WHAT YOU ARE ASKED TO DO –
An exact copy of every entry is needed here; the images stay out.

━━ TASK INPUTS ━━

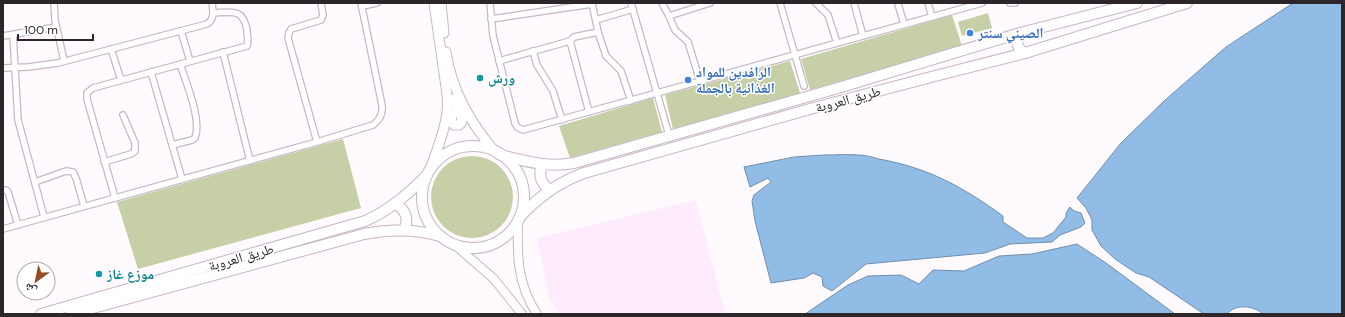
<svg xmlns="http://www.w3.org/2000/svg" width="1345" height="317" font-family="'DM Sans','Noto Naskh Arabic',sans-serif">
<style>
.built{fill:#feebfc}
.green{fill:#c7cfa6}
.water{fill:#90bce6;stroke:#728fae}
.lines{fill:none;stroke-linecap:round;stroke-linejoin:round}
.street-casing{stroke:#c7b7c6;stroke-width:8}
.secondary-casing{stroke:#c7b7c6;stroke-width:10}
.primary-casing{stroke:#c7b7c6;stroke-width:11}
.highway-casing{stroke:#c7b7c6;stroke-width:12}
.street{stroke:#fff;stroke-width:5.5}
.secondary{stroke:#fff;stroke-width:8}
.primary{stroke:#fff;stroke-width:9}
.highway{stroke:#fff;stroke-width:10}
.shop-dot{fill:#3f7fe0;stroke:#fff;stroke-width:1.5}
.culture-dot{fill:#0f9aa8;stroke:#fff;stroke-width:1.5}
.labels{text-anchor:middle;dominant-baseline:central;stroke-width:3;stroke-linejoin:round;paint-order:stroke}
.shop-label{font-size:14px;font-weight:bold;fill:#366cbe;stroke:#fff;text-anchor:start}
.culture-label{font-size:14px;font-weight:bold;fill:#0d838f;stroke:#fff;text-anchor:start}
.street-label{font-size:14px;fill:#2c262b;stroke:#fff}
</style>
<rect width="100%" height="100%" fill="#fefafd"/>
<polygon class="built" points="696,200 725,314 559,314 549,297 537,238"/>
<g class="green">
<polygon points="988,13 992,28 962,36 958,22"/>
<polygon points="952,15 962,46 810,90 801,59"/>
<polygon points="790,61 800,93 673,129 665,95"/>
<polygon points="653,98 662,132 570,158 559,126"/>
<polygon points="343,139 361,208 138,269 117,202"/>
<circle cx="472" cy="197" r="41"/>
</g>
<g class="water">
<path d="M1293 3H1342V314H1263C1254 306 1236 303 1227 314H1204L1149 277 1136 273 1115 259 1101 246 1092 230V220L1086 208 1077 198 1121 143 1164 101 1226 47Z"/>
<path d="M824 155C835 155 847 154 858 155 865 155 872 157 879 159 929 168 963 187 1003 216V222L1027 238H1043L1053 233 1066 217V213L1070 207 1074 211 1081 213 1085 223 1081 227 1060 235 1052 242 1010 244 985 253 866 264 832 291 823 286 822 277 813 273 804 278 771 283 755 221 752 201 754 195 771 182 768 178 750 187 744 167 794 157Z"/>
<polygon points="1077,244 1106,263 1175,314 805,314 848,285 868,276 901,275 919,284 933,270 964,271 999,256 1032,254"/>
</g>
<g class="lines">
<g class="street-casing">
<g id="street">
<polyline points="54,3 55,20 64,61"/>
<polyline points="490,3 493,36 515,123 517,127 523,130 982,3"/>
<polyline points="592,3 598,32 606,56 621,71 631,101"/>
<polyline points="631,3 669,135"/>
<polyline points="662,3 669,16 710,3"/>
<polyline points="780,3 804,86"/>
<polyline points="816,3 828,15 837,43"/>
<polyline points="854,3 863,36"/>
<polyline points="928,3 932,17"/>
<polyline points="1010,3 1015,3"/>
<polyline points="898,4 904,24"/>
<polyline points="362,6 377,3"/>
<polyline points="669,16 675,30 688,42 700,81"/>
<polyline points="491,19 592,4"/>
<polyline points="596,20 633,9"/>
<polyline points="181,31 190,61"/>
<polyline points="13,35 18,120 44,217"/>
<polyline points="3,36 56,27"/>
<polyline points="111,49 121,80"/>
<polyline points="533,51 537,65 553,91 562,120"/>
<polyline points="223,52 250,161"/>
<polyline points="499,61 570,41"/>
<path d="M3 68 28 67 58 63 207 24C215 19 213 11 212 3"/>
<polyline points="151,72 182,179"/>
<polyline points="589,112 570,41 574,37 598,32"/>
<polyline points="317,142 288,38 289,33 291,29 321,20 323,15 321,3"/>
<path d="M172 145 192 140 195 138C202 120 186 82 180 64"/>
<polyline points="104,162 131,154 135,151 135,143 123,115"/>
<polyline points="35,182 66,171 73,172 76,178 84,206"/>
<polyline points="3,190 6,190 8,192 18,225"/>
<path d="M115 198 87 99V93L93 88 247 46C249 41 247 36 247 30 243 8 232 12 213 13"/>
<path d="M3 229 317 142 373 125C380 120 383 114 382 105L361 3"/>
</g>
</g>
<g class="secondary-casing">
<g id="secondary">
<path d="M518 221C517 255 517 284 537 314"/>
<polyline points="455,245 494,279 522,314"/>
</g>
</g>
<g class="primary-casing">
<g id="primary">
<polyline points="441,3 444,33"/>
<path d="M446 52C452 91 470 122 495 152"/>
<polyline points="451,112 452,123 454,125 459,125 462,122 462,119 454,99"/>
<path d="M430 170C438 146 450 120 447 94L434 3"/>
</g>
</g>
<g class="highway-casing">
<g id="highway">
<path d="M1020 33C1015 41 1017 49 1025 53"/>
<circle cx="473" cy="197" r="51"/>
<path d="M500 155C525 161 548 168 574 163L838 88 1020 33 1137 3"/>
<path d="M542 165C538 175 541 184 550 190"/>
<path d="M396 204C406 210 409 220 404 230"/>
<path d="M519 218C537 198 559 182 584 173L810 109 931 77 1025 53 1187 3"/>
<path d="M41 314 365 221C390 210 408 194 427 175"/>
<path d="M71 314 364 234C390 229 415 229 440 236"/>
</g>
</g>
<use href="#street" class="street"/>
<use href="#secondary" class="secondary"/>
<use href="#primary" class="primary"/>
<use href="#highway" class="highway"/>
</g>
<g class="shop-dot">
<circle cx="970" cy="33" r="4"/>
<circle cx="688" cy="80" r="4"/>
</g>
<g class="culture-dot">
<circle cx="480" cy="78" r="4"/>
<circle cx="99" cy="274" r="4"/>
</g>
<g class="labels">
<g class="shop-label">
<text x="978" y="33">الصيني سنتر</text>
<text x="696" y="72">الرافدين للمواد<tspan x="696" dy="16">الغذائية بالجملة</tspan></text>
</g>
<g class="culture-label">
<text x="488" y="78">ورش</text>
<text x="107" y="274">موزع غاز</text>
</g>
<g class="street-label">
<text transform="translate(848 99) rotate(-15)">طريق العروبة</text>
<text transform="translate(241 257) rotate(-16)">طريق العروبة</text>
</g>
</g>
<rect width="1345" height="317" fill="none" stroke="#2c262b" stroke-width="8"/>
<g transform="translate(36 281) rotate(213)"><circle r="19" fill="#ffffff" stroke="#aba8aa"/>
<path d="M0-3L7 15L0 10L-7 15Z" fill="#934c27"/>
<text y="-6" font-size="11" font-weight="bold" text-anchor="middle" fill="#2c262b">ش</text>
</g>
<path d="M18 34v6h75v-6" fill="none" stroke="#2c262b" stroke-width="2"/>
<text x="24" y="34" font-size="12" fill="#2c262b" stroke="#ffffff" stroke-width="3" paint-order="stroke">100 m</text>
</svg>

━━━

EXERCISE RESULT –
<svg xmlns="http://www.w3.org/2000/svg" width="1345" height="317" font-family="'DM Sans','Noto Naskh Arabic',sans-serif">
<style>
.built{fill:#feebfc}
.green{fill:#c7cfa6}
.water{fill:#90bce6;stroke:#728fae}
.lines{fill:none;stroke-linecap:round;stroke-linejoin:round}
.street-casing{stroke:#c7b7c6;stroke-width:8}
.secondary-casing{stroke:#c7b7c6;stroke-width:10}
.primary-casing{stroke:#c7b7c6;stroke-width:11}
.highway-casing{stroke:#c7b7c6;stroke-width:12}
.street{stroke:#fff;stroke-width:5.5}
.secondary{stroke:#fff;stroke-width:8}
.primary{stroke:#fff;stroke-width:9}
.highway{stroke:#fff;stroke-width:10}
.shop-dot{fill:#3f7fe0;stroke:#fff;stroke-width:1.5}
.culture-dot{fill:#0f9aa8;stroke:#fff;stroke-width:1.5}
.labels{text-anchor:middle;dominant-baseline:central;stroke-width:3;stroke-linejoin:round;paint-order:stroke}
.shop-label{font-size:14px;font-weight:bold;fill:#366cbe;stroke:#fff;text-anchor:start}
.culture-label{font-size:14px;font-weight:bold;fill:#0d838f;stroke:#fff;text-anchor:start}
.street-label{font-size:14px;fill:#2c262b;stroke:#fff}
</style>
<rect width="100%" height="100%" fill="#fefafd"/>
<polygon class="built" points="696,200 725,314 559,314 549,297 537,238"/>
<g class="green">
<polygon points="988,13 992,28 962,36 958,22"/>
<polygon points="952,15 962,46 810,90 801,59"/>
<polygon points="790,61 800,93 673,129 665,95"/>
<polygon points="653,98 662,132 570,158 559,126"/>
<polygon points="343,139 361,208 138,269 117,202"/>
<circle cx="472" cy="197" r="41"/>
</g>
<g class="water">
<path d="M1293 3H1342V314H1263C1254 306 1236 303 1227 314H1204L1149 277 1136 273 1115 259 1101 246 1092 230V220L1086 208 1077 198 1121 143 1164 101 1226 47Z"/>
<path d="M824 155C835 155 847 154 858 155 865 155 872 157 879 159 929 168 963 187 1003 216V222L1027 238H1043L1053 233 1066 217V213L1070 207 1074 211 1081 213 1085 223 1081 227 1060 235 1052 242 1010 244 985 253 866 264 832 291 823 286 822 277 813 273 804 278 771 283 755 221 752 201 754 195 771 182 768 178 750 187 744 167 794 157Z"/>
<polygon points="1077,244 1106,263 1175,314 805,314 848,285 868,276 901,275 919,284 933,270 964,271 999,256 1032,254"/>
</g>
<g class="lines">
<g class="street-casing">
<g id="street">
<polyline points="54,3 55,20 64,61"/>
<polyline points="490,3 493,36 515,123 517,127 523,130 982,3"/>
<polyline points="592,3 598,32 606,56 621,71 631,101"/>
<polyline points="631,3 669,135"/>
<polyline points="662,3 669,16 710,3"/>
<polyline points="780,3 804,86"/>
<polyline points="816,3 828,15 837,43"/>
<polyline points="854,3 863,36"/>
<polyline points="928,3 932,17"/>
<polyline points="1010,3 1015,3"/>
<polyline points="898,4 904,24"/>
<polyline points="362,6 377,3"/>
<polyline points="669,16 675,30 688,42 700,81"/>
<polyline points="491,19 592,4"/>
<polyline points="596,20 633,9"/>
<polyline points="181,31 190,61"/>
<polyline points="13,35 18,120 44,217"/>
<polyline points="3,36 56,27"/>
<polyline points="111,49 121,80"/>
<polyline points="533,51 537,65 553,91 562,120"/>
<polyline points="223,52 250,161"/>
<polyline points="499,61 570,41"/>
<path d="M3 68 28 67 58 63 207 24C215 19 213 11 212 3"/>
<polyline points="151,72 182,179"/>
<polyline points="589,112 570,41 574,37 598,32"/>
<polyline points="317,142 288,38 289,33 291,29 321,20 323,15 321,3"/>
<path d="M172 145 192 140 195 138C202 120 186 82 180 64"/>
<polyline points="104,162 131,154 135,151 135,143 123,115"/>
<polyline points="35,182 66,171 73,172 76,178 84,206"/>
<polyline points="3,190 6,190 8,192 18,225"/>
<path d="M115 198 87 99V93L93 88 247 46C249 41 247 36 247 30 243 8 232 12 213 13"/>
<path d="M3 229 317 142 373 125C380 120 383 114 382 105L361 3"/>
</g>
</g>
<g class="secondary-casing">
<g id="secondary">
<path d="M518 221C517 255 517 284 537 314"/>
<polyline points="455,245 494,279 522,314"/>
</g>
</g>
<g class="primary-casing">
<g id="primary">
<polyline points="441,3 444,33"/>
<path d="M446 52C452 91 470 122 495 152"/>
<polyline points="451,112 452,123 454,125 459,125 462,122 462,119 454,99"/>
<path d="M430 170C438 146 450 120 447 94L434 3"/>
</g>
</g>
<g class="highway-casing">
<g id="highway">
<path d="M1020 33C1015 41 1017 49 1025 53"/>
<circle cx="473" cy="197" r="51"/>
<path d="M500 155C525 161 548 168 574 163L838 88 1020 33 1137 3"/>
<path d="M542 165C538 175 541 184 550 190"/>
<path d="M396 204C406 210 409 220 404 230"/>
<path d="M519 218C537 198 559 182 584 173L810 109 931 77 1025 53 1187 3"/>
<path d="M41 314 365 221C390 210 408 194 427 175"/>
<path d="M71 314 364 234C390 229 415 229 440 236"/>
</g>
</g>
<use href="#street" class="street"/>
<use href="#secondary" class="secondary"/>
<use href="#primary" class="primary"/>
<use href="#highway" class="highway"/>
</g>
<g class="shop-dot">
<circle cx="970" cy="33" r="4"/>
<circle cx="688" cy="80" r="4"/>
</g>
<g class="culture-dot">
<circle cx="480" cy="78" r="4"/>
<circle cx="99" cy="274" r="4"/>
</g>
<g class="labels">
<g class="shop-label">
<text x="978" y="33">الصيني سنتر</text>
<text x="696" y="72">الرافدين للمواد<tspan x="696" dy="16">الغذائية بالجملة</tspan></text>
</g>
<g class="culture-label">
<text x="488" y="78">ورش</text>
<text x="107" y="274">موزع غاز</text>
</g>
<g class="street-label">
<text transform="translate(848 99) rotate(-15)">طريق العروبة</text>
<text transform="translate(241 257) rotate(-16)">طريق العروبة</text>
</g>
</g>
<rect width="1345" height="317" fill="none" stroke="#2c262b" stroke-width="8"/>
<g transform="translate(36 281) rotate(213)"><circle r="19" fill="#ffffff" stroke="#aba8aa"/>
<path d="M0-3L7 15L0 10L-7 15Z" fill="#934c27"/>
<text y="-6" font-size="11" font-weight="bold" text-anchor="middle" fill="#2c262b">ش</text>
</g>
<path d="M18 34v6h75v-6" fill="none" stroke="#2c262b" stroke-width="2"/>
<text x="24" y="34" font-size="12" fill="#2c262b" stroke="#ffffff" stroke-width="3" paint-order="stroke">100 m</text>
</svg>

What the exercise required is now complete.